Here's a contribution from one of my visitors, Pablot from Sweden.
He generously composed the information on this page.
Here is what he wrote:
There is not much info out there about the RCA protocol so I basically took a remote (an XBOX remote that uses the RCA protocol) and started analyzing the flow. I also had help from looking at the lirc remote archive. I then concluded my best guess (nothing confirmed). It is actually quite similar to the NEC protocol.
The RCA protocol uses pulse distance encoding of the bits. Each pulse is a 500µs long 56kHz carrier burst (28 cycles). A logical "1" takes 2.5ms to transmit, while a logical "0" is only 1.5ms.

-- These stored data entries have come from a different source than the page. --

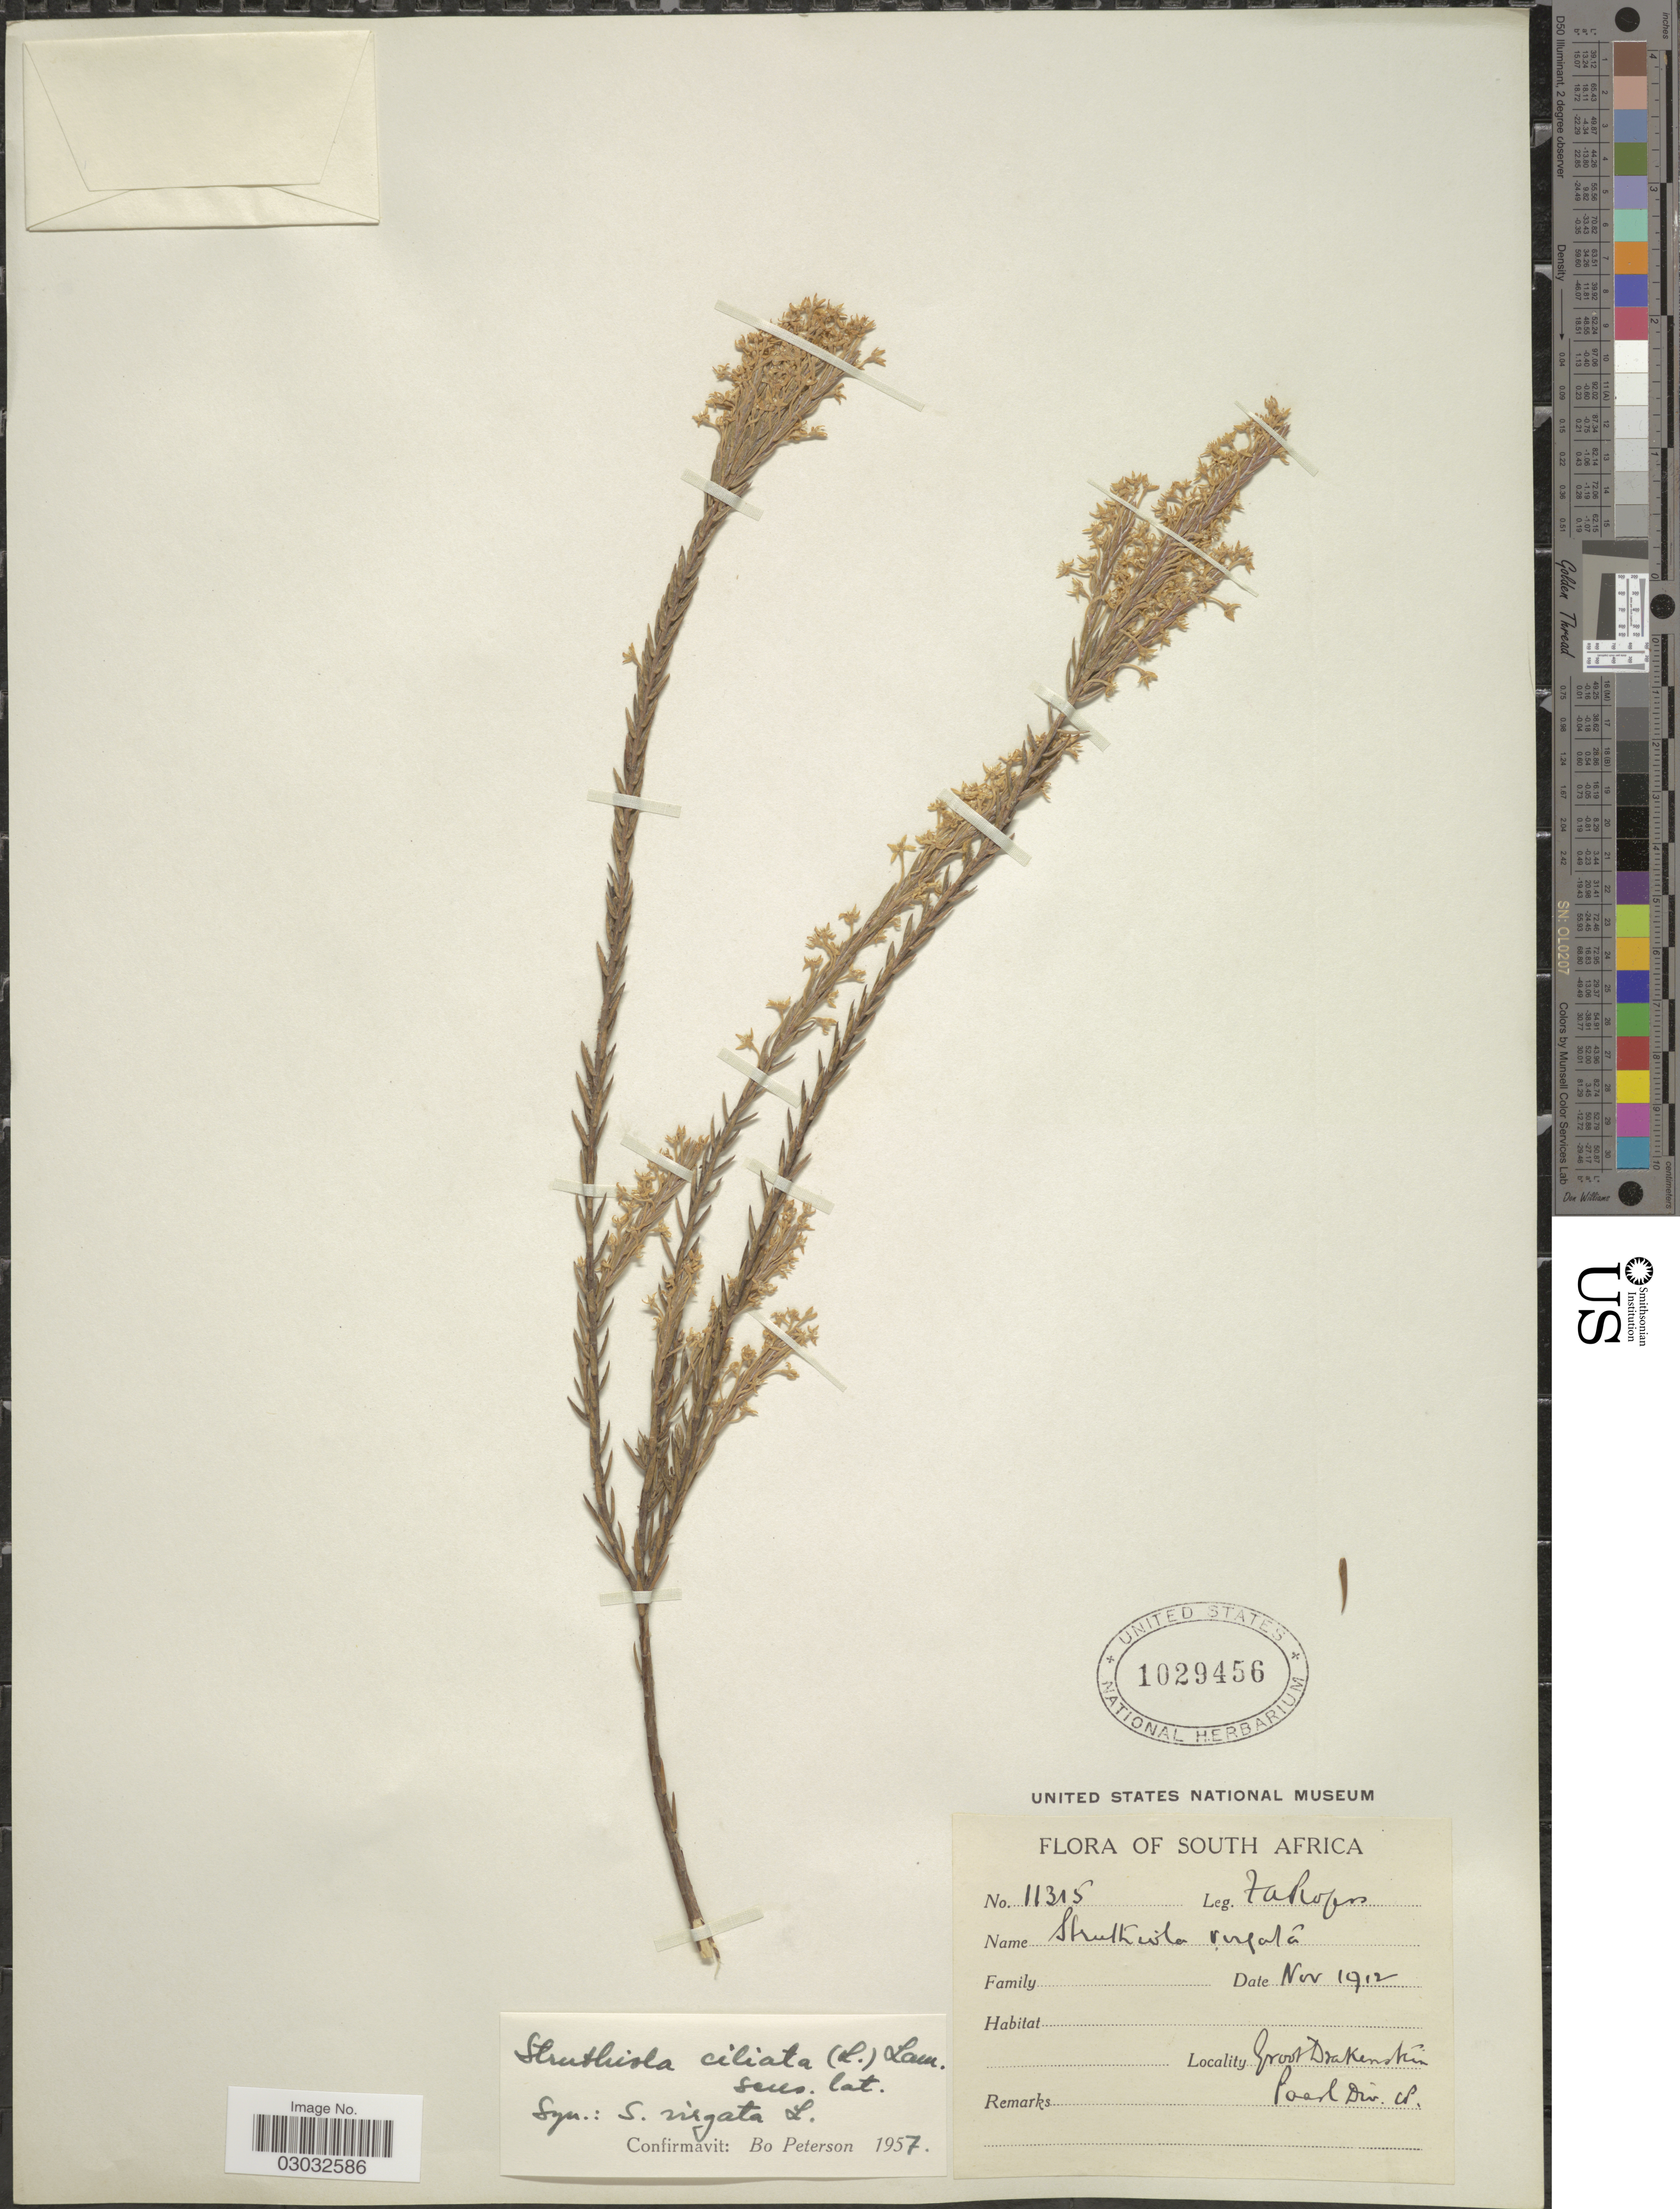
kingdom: Plantae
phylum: Tracheophyta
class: Magnoliopsida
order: Malvales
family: Thymelaeaceae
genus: Struthiola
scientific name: Struthiola ciliata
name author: (L.) Lam.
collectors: F. A. Rogers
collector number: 11315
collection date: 1912-11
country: South Africa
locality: Groot Drakenstein. Paarl Div. CP.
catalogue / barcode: US 1029456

The picture above shows a typical pulse train of the RCA protocol. With this protocol the MSB is transmitted first. In this case Address $A and Command $68 is transmitted. A message is started by a 4ms AGC burst, which was used to set the gain of the earlier IR receivers. This AGC burst is then followed by a 4ms space, which is then followed by the Address and Command. Address and Command are transmitted twice. The second time all bits are inverted and can be used for verification of the received message. The total transmission time is constant because every bit is repeated with its inverted length. If you're not interested in this reliability you can ignore the inverted values.
Commands are repeated every 64ms(measured from start to start) for as long as the key on the remote control is held down.